Uber, Airbnb And Other Gig Employers Demand Harmonized EU Rules Before Regulators Kill Sharing Economy
Uber, Airbnb, TaskRabbit and 44 other companies in the so-called sharing economy are seeking the support of European Union officials to create a single regulatory framework for all 28 member states, but as lawmakers across the Continent push ahead with localized rules, such action may be too late.
A letter sent by the companies seeks support for uniform rules across the EU. “We urge member states to support these objectives and continue to seek to ensure that local and national laws do not unnecessarily limit the development of the collaborative economy to the detriment of Europeans,” the group said.
Airbnb says the letter aims to get EU politicians to “unite behind an agenda for the collaborative economy” while a source from another of the companies in the groups — who was not authorized to speak publicly — said its company isn't expecting anything specific from the EU as a result at the moment, but it does want to “foster an environment of open discussion and collaboration among innovative companies and member states.”
The EU has previously given a clear indication it wants to help develop the sharing economy.
Last month the European Commission — the EU’s executive body — said it was willing to talk to each individual member state about how these new business models should be regulated and, if necessary, would use enforcement to bring the countries into line.
The issue may stem from the growing incidence of high profile problems companies like Airbnb and Uber are running into across Europe. Uber is far-and-away the most disruptive, drawing the ire and anger of taxi drivers in almost all the markets it enters. From protests this week in London by black cab drivers that brought traffic to a standstill, to demonstrations in Paris by the company itself against regulations that forced it to shut down its operations there this month, Uber's operations in Europe have created a lot of tension.
France has been a focal point for clashes between regulators and companies in the sharing economy, with Airbnb also required to start charging those using its room-sharing service a tourist tax last year. The country is in the process of creating new legislation to address all these issues as are many countries across the continent, and unless the EU acts fast, it could be too late.
“You have to move now, because in two years it will be much more difficult,” Damien Demailly, who co-authored a report about the European sharing economy, told International Business Times. “Right now many countries in the EU are adapting their regulations for the sharing economy and the concern is that we will finish with 27 different frameworks.”
The three main issues facing regulators are how to deal with taxation in the sharing economy, whether those working for companies like Uber should be viewed as independent contractors or employees, and when gig workers cross the line from occasional to professional.
This patchwork approach is something the European Commission is eager to avoid. It has said the rapid growth of these new business models has led to blurred lines between consumer and provider, goods and services, and use and ownership.

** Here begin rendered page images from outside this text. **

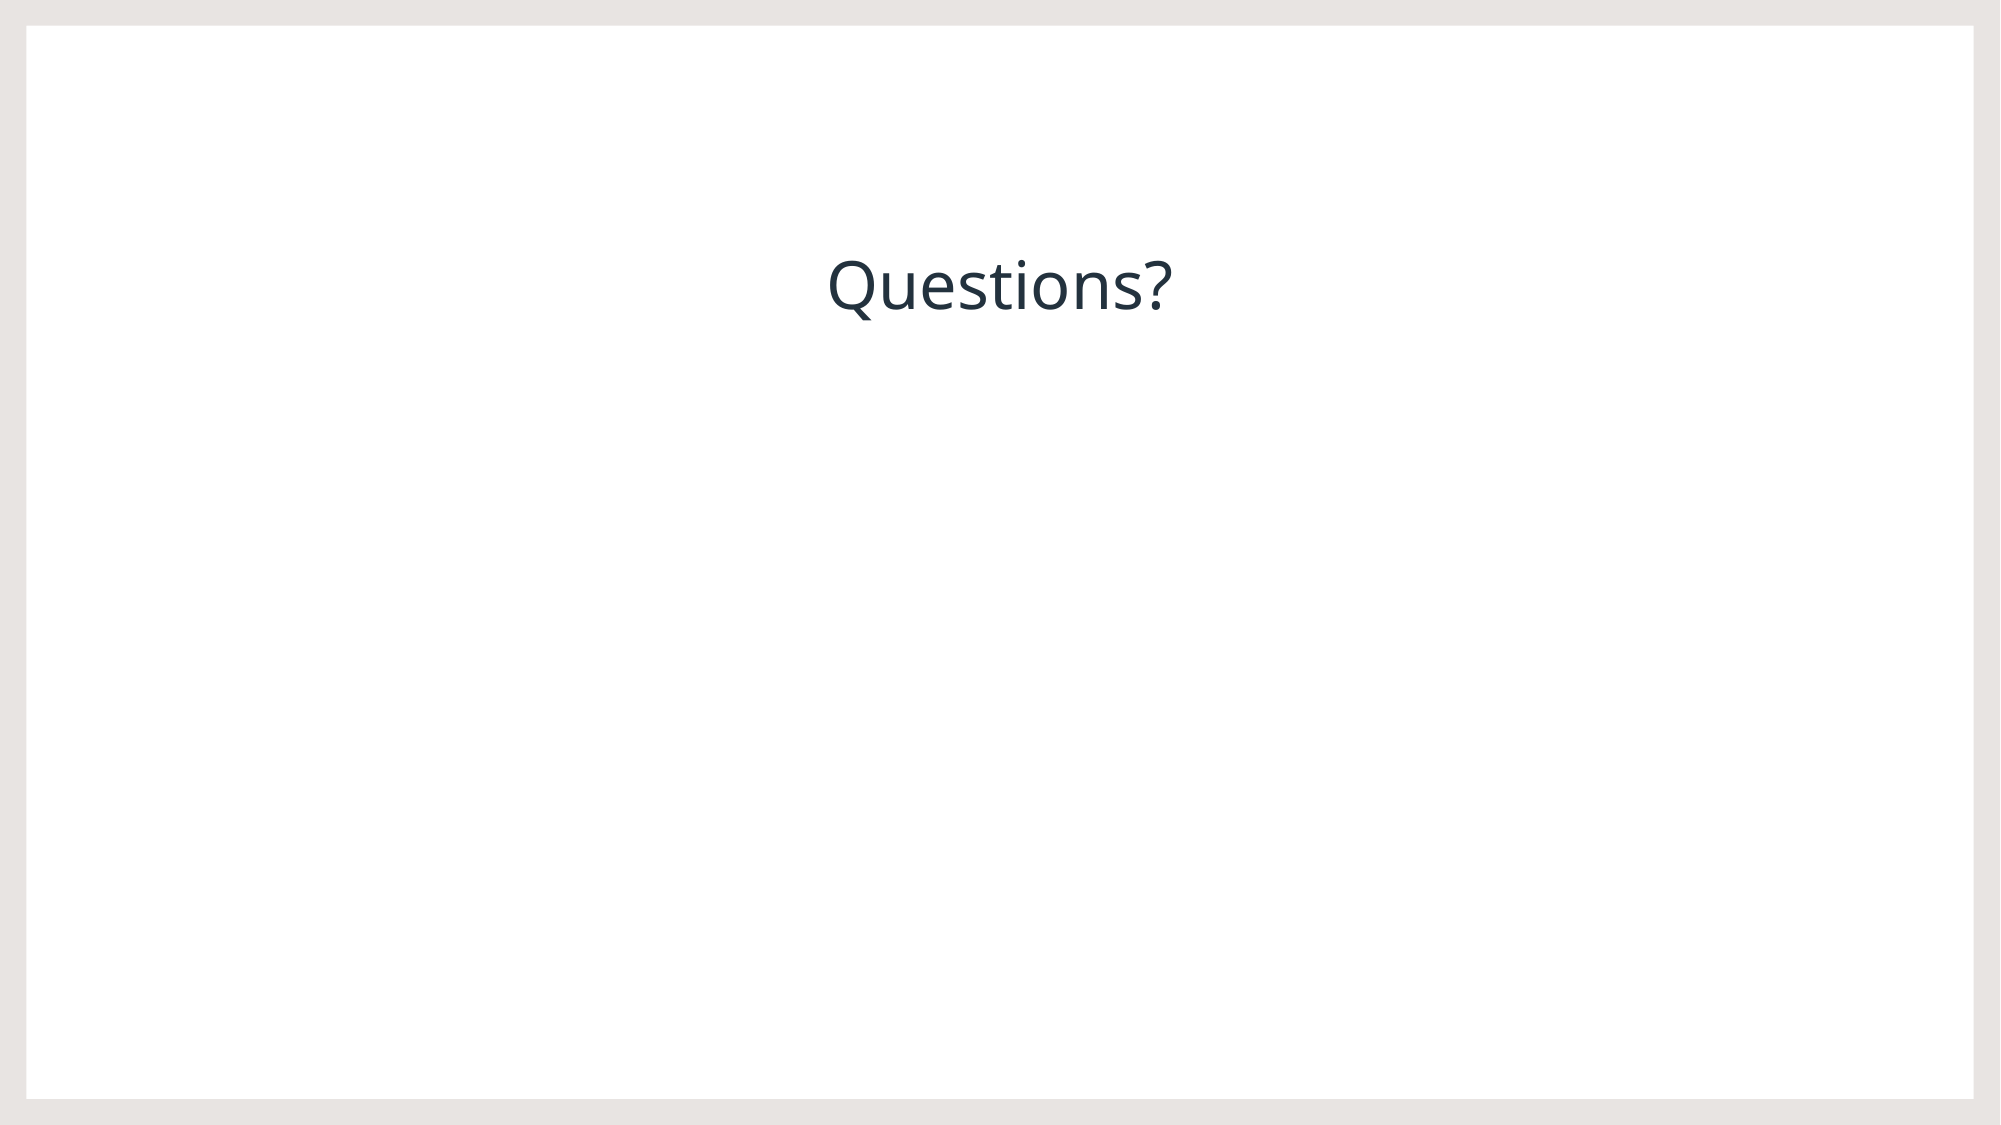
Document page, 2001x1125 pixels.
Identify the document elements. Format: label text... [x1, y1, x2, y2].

title Questions? [168, 118, 1832, 331]
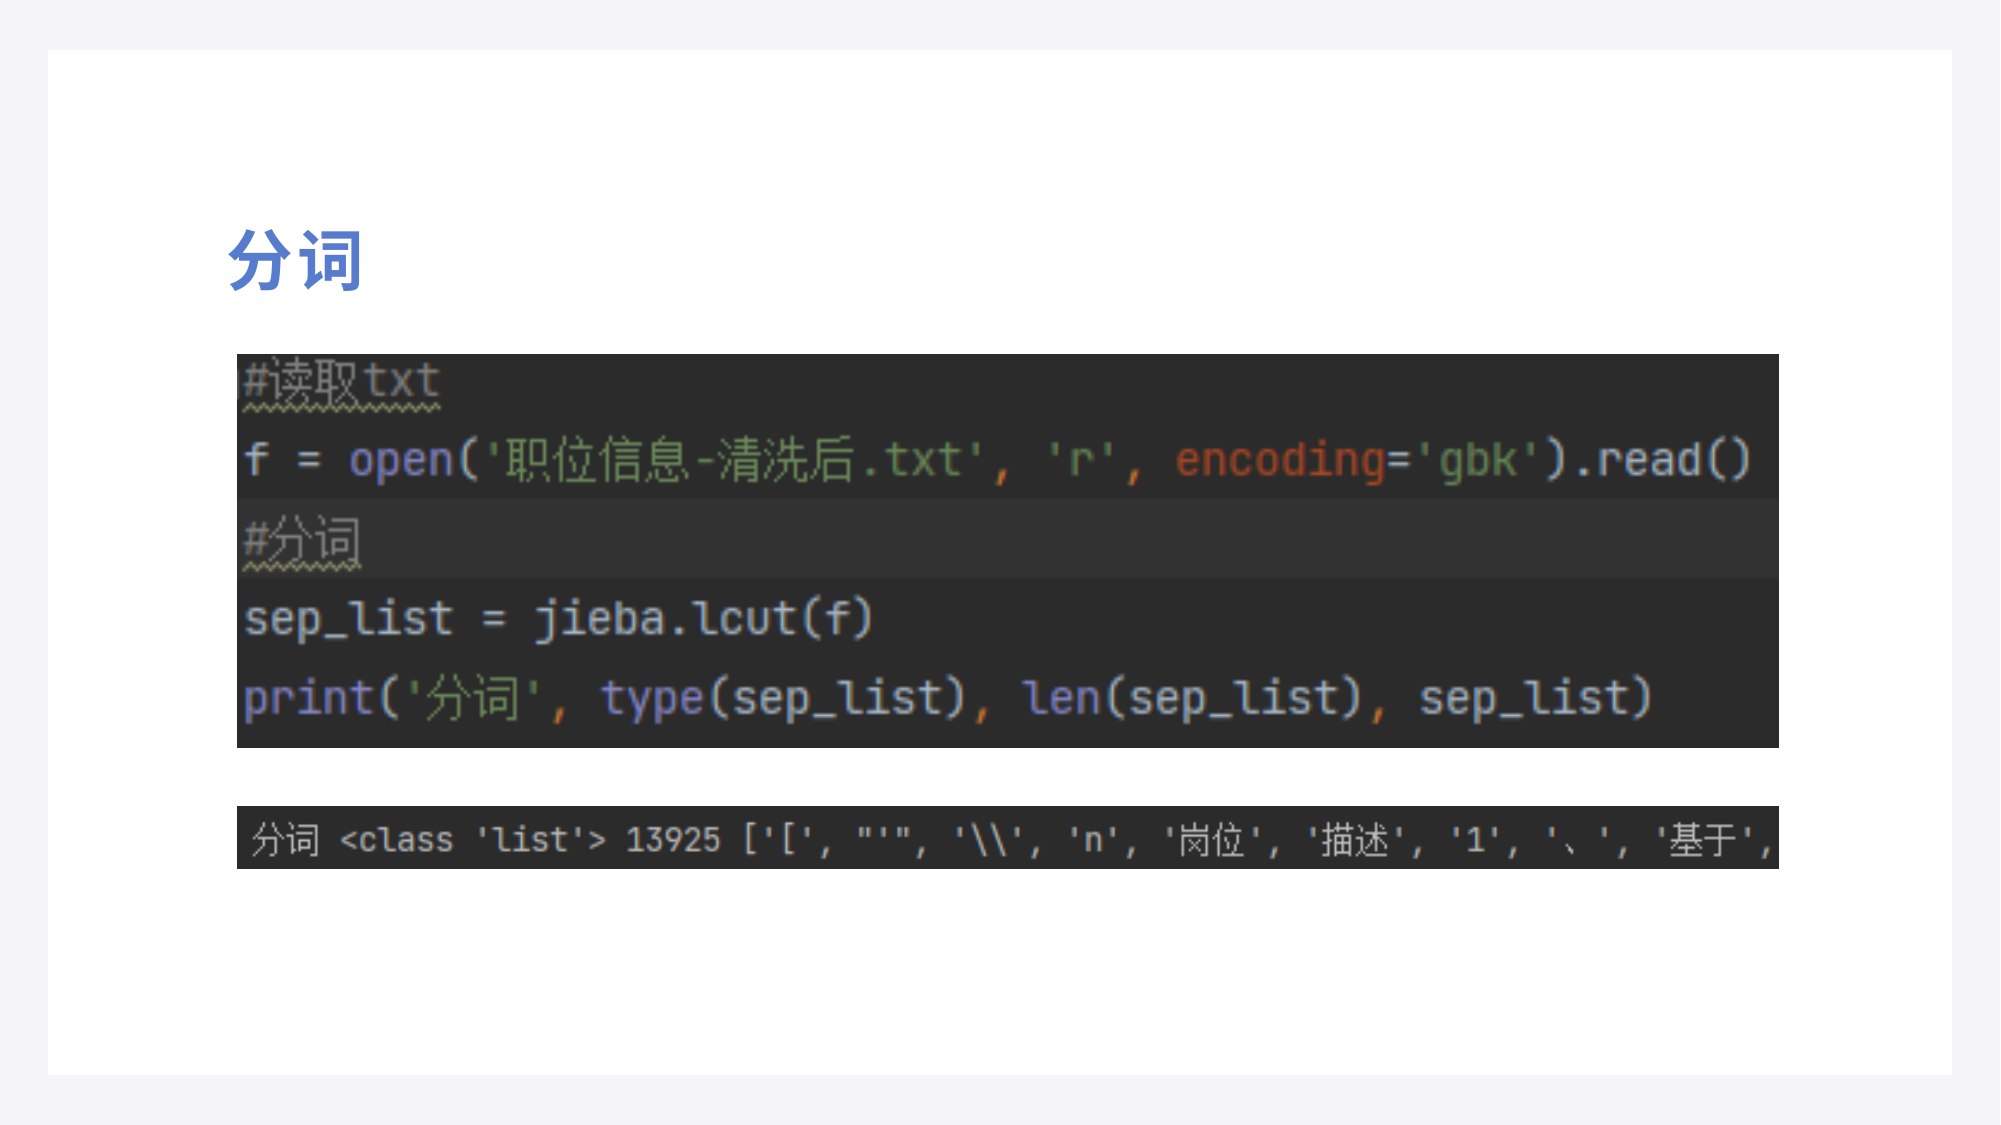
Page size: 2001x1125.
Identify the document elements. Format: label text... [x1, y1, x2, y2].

picture [237, 806, 1779, 870]
picture [237, 354, 1779, 748]
list [210, 354, 1790, 921]
title 分词 [210, 199, 1790, 318]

This in turn has created tensions with existing public policies, but officials say a quick fix is not necessarily the answer. “Hasty or uncoordinated responses at national and maybe local levels to respond to the challenges may create legal uncertainty, fragment the single market and may hamper the development of the collaborative economy in Europe,” a European Commission spokesperson told IBT.

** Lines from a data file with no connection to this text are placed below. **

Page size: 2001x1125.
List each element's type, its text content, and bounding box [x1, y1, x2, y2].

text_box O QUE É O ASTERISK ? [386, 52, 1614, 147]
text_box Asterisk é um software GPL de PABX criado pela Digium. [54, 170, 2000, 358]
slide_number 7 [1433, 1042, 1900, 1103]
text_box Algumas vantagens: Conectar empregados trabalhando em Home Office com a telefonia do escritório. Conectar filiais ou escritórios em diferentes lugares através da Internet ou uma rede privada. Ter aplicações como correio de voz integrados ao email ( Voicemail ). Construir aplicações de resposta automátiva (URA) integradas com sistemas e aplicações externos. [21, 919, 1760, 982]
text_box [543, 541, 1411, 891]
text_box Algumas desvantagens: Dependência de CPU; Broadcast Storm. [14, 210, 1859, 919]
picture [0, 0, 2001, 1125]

To help understand what is happening and how the sharing economy is changing the way people work, the Commission has launched a range of studies to assess the impact companies like Airbnb are having in the EU. One study is looking at companies like Uber, Hailo and BlaBlaCar specifically, seeking to analyze “the European taxi, hire-car-with-driver and ride-sharing services in the 28 member states.”
With countries like the U.K., France and Germany set to clamp down on how these companies operate sooner rather than later, hearing that the commission is preparing studies is unlikely to appease Uber, Airbnb, TaskRabbit and the other 44 companies that wrote the letter.
In a report presented to the House of Lords last October, Airbnb warned the EU while regulations were what it wants, these rules would need to be tailored to each specific online business. “We must be careful that the commission does not assume that some kind of harmonized approach to all of these businesses, and all of the regulatory frameworks that govern them, will be appropriate — or even feasible,” Airbnb said. “A search engine is a completely different kind of ‘platform’ from an online music retailer, a peer-to-peer e-commerce website or an internet television service.”
If the EU does fail to act quickly, and lets each of its member states create a patchwork of laws and rules for how the sharing economy will work, many say the EU economy will suffer. But not everyone agrees. “I don’t think the benefit could be lost actually,” Demailly said.
He admitted it will be more difficult for companies to operate in all countries as they will have different terms and conditions for each market, but for each country, the benefits are clear. “I understand it is more complex from the point of view of the entrepreneur but it is important for each country to promote and regulate certain types of economies and decide how they want to adapt the framework, and what at the type of project they are going to promote.”
An EU-wide group of freelance employees, called the European Sharing Economy Coalition, has added its voice to the call for fast action by Brussels. “The opportunity to fuel a whole new wave of innovation is now,” Marco Torregrossa from ESEC told IBT. “We encourage the EU institutions to set up the right framework conditions and an enabling environment where progressive solutions can leverage the structural changes brought by the collaborative economy.”